Le résultat est sans conteste : en trois ans, le marché des applications mobiles a littéralement explosé, dépassant globalement le demi-million là où rien n'existait encore avant. S'il est une leçon que l'on peut tirer de cette formidable vitalité, c'est que les vieilles recettes ne s'appliquent plus à ce nouveau marché. L'antienne qui voudrait qu'Android soit à iOS ce que Windows fut à Mac OS ne pourrait pas être plus déplacée. Le marché de l'informatique tactile sera un marché protéiforme, avec autant de portes d'entrée que de variétés d'utilisations. Les écrans connectés sont déjà pour certains d'entre nous, de plus en plus nombreux, une banalité du quotidien. Il n'y aura pas trop de plusieurs acteurs pour répondre à la diversité des besoins et des modes d'utilisation, lorsque le marché commencera à se segmenter, ce qui n'a pas encore eu lieu.
Il faut toutefois souligner qu'un autre élément est venu contribuer à l'alignement des planètes : le consommateur était fin prêt. Windows a pu asseoir son hégémonie en entretenant le mythe de l'incompatibilité. Longtemps, les utilisateurs sont restés convaincus qu'un fichier créé sur Windows n'avait pas vocation à être lu par un Mac, ce qui fut vrai, en dehors de toute notion de réseau local, jusqu'en 1993 avec le support des disquettes PC. Apple a payé cette incompatibilité bien au-delà, mais c'est avec la convergence et la multiplication des appareils connectés, manifestement capables d'exploiter tout type de fichier, que le public a fait son éducation (participant par là même au renouveau du Mac).
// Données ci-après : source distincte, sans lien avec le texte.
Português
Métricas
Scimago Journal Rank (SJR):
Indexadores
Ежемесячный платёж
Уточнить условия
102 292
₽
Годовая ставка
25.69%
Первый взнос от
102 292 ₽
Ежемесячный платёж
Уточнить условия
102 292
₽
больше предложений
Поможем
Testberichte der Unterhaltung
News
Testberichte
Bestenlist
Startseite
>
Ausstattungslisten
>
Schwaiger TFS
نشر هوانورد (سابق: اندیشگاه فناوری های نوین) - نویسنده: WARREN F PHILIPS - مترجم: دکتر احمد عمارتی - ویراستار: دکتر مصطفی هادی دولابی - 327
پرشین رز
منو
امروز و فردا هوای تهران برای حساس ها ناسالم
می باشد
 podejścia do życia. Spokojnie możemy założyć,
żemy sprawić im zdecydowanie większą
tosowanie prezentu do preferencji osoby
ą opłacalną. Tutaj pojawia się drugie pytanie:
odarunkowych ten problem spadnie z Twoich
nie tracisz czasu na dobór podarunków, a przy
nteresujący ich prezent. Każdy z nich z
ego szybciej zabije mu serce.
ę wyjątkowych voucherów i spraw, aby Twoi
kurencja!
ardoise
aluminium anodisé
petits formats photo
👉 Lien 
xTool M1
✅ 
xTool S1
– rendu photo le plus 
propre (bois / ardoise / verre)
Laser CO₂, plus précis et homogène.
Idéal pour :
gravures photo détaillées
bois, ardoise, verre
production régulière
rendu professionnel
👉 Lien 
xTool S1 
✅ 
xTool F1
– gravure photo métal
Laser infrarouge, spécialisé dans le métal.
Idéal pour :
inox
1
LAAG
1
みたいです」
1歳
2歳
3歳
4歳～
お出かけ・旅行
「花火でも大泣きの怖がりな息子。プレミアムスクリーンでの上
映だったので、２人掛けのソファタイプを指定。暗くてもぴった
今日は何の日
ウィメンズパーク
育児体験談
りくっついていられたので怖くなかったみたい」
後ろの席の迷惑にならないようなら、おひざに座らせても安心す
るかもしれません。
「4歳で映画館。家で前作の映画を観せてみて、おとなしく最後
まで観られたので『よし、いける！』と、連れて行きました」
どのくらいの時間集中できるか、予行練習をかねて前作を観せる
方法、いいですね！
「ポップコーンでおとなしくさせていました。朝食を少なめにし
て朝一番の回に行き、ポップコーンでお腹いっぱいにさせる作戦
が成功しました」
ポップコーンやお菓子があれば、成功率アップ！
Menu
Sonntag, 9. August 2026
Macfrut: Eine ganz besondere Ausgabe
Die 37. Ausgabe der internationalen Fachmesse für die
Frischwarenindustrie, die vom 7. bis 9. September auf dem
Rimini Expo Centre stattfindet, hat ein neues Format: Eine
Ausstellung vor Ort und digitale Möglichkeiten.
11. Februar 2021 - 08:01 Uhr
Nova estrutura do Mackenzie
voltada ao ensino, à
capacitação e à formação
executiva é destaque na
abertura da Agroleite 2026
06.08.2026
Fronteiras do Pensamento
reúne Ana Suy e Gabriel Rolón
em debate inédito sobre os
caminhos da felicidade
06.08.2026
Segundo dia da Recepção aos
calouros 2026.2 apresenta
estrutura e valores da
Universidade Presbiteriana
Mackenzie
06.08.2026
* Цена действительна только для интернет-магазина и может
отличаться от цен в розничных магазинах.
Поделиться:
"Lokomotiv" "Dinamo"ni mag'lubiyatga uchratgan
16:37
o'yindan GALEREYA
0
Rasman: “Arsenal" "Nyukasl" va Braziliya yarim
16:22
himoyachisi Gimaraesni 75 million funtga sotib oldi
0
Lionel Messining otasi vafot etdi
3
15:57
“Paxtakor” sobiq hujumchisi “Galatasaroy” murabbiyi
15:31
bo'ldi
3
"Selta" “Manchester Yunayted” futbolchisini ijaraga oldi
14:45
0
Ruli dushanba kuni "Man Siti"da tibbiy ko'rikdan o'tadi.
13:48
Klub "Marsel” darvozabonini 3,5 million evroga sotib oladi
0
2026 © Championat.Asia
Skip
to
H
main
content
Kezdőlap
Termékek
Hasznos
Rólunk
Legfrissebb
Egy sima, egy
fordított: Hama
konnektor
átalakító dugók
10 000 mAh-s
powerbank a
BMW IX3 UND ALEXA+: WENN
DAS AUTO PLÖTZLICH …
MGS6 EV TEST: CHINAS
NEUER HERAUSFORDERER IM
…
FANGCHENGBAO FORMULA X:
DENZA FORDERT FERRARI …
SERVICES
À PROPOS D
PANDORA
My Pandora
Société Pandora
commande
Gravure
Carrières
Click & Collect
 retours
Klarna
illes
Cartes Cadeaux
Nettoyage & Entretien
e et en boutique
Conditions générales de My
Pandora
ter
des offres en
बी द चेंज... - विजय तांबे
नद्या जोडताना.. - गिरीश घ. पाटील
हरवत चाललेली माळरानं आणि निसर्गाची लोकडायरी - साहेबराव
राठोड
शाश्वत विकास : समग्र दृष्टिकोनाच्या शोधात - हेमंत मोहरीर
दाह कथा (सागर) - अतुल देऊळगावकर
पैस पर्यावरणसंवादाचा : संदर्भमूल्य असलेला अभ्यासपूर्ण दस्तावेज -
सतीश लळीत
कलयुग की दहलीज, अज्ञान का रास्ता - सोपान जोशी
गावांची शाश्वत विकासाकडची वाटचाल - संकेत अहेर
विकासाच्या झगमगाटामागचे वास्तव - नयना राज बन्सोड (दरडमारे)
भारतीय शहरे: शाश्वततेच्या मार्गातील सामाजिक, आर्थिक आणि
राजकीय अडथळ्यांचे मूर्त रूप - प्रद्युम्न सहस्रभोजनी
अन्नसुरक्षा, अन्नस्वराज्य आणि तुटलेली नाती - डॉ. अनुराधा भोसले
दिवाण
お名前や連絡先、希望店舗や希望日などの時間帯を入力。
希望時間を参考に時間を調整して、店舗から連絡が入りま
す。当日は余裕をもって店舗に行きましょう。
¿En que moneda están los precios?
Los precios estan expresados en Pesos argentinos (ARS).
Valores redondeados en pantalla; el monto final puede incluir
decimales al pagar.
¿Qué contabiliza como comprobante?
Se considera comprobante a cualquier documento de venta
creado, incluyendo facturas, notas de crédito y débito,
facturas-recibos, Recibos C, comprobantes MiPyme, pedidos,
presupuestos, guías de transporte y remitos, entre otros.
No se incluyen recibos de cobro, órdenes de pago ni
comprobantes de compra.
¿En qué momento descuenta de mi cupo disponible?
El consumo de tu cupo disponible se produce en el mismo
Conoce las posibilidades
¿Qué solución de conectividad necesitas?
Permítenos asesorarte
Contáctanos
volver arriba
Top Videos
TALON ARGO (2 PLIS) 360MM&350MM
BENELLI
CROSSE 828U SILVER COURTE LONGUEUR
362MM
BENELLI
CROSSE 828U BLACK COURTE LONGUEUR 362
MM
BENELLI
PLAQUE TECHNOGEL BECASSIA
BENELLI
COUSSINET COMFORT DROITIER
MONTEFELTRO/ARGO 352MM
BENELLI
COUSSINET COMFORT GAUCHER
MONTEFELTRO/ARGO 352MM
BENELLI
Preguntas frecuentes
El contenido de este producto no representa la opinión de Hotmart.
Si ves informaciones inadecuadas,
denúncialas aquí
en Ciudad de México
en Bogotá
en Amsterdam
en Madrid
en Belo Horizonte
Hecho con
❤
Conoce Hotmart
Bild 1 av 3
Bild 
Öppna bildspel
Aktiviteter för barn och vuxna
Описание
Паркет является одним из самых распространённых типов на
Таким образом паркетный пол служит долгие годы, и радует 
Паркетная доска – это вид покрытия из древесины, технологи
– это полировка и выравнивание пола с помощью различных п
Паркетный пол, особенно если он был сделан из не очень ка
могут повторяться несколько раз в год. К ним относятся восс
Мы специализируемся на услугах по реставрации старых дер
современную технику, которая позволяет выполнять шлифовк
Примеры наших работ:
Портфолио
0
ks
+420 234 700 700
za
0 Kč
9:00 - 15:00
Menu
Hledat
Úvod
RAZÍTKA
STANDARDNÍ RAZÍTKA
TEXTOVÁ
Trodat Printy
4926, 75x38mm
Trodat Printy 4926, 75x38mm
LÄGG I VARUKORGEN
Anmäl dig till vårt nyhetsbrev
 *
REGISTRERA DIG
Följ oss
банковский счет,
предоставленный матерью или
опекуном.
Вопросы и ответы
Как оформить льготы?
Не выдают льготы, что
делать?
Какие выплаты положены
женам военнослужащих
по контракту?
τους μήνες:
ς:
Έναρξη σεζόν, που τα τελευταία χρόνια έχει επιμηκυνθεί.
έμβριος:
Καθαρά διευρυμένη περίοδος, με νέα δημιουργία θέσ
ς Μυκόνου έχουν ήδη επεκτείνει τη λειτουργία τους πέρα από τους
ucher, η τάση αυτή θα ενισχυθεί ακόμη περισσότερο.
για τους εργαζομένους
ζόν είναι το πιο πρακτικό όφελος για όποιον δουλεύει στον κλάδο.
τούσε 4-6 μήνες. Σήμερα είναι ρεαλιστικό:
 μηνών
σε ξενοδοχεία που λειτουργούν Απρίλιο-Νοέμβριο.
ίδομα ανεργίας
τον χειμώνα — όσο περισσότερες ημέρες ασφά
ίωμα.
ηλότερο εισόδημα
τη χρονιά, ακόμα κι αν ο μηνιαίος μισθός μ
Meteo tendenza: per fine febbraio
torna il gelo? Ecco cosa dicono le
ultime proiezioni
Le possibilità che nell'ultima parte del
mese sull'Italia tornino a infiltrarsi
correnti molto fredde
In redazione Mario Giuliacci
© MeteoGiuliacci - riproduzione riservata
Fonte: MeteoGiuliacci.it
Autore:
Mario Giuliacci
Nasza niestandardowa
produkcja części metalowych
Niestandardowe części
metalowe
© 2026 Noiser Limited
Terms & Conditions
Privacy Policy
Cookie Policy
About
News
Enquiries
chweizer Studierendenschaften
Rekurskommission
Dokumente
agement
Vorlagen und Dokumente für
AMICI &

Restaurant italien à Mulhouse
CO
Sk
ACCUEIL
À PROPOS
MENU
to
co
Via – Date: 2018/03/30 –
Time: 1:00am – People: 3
De même l'iPhone a permis aux consommateurs de mettre le pied à l'étrier : c'est cette "éducation" qui leur a permis de comprendre l'iPad instantanément. L'inverse se serait peut-être avéré plus délicat. C'est aussi cette maturité du marché, et des utilisateurs, qui a rendu cette véritable petite révolution possible, alors qu'elle aurait autrefois pu être ignorée par manque d'intérêt ou de compréhension.
Le marché du PC était sclérosé et dans l'impasse, l'iPad a mis un terme au statu quo. L'ère du post-pc promet plus de souplesse, d'initiatives, de réactivité, d'adaptation et d'innovation. À plus d'un titre, ce marché est foncièrement stratégique. Il ne faut donc pas s'étonner de voir tous les fabricants se lancer avec appétit à la suite d'Apple dans la tablette.